◆ What you need to do
Please return each entry that follows exactly as written, and keep the pictures out.

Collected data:
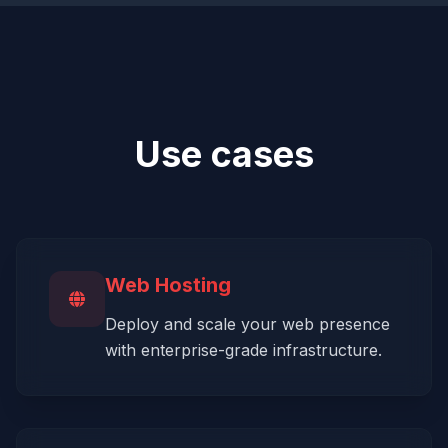
Use cases
Web Hosting
Deploy and scale your web presence
with enterprise-grade infrastructure.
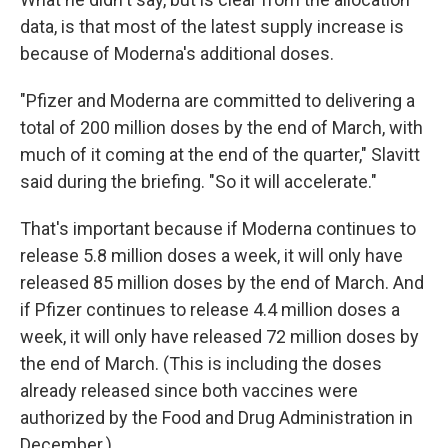
data, is that most of the latest supply increase is
because of Moderna's additional doses.
"Pfizer and Moderna are committed to delivering a
total of 200 million doses by the end of March, with
much of it coming at the end of the quarter," Slavitt
said during the briefing. "So it will accelerate."
That's important because if Moderna continues to
release 5.8 million doses a week, it will only have
released 85 million doses by the end of March. And
if Pfizer continues to release 4.4 million doses a
week, it will only have released 72 million doses by
the end of March. (This is including the doses
already released since both vaccines were
authorized by the Food and Drug Administration in
December.)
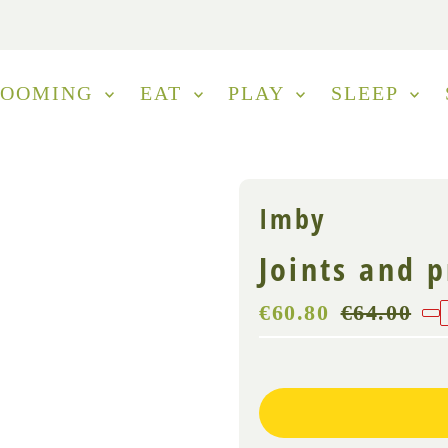
ROOMING
EAT
PLAY
SLEEP
Imby
Joints and 
Sale
€60.80
Regular
€64.00
Price
Price
(VAT
Only
incl.)
3
left!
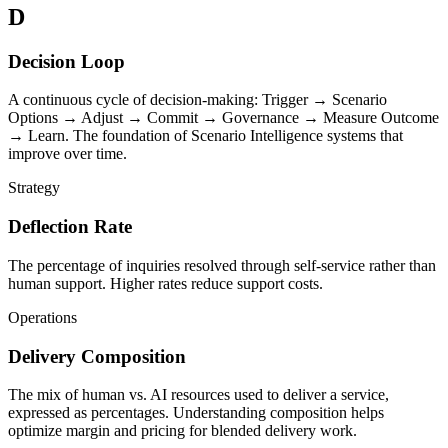
D
Decision Loop
A continuous cycle of decision-making: Trigger → Scenario
Options → Adjust → Commit → Governance → Measure Outcome
→ Learn. The foundation of Scenario Intelligence systems that
improve over time.
Strategy
Deflection Rate
The percentage of inquiries resolved through self-service rather than
human support. Higher rates reduce support costs.
Operations
Delivery Composition
The mix of human vs. AI resources used to deliver a service,
expressed as percentages. Understanding composition helps
optimize margin and pricing for blended delivery work.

◆ Finished task
Use cases
Web Hosting
Deploy and scale your web presence
with enterprise-grade infrastructure.
data, is that most of the latest supply increase is
because of Moderna's additional doses.
"Pfizer and Moderna are committed to delivering a
total of 200 million doses by the end of March, with
much of it coming at the end of the quarter," Slavitt
said during the briefing. "So it will accelerate."
That's important because if Moderna continues to
release 5.8 million doses a week, it will only have
released 85 million doses by the end of March. And
if Pfizer continues to release 4.4 million doses a
week, it will only have released 72 million doses by
the end of March. (This is including the doses
already released since both vaccines were
authorized by the Food and Drug Administration in
December.)
ROOMING
EAT
PLAY
SLEEP
Imby
Joints and 
Sale
€60.80
Regular
€64.00
Price
Price
(VAT
Only
incl.)
3
left!
D
Decision Loop
A continuous cycle of decision-making: Trigger → Scenario
Options → Adjust → Commit → Governance → Measure Outcome
→ Learn. The foundation of Scenario Intelligence systems that
improve over time.
Strategy
Deflection Rate
The percentage of inquiries resolved through self-service rather than
human support. Higher rates reduce support costs.
Operations
Delivery Composition
The mix of human vs. AI resources used to deliver a service,
expressed as percentages. Understanding composition helps
optimize margin and pricing for blended delivery work.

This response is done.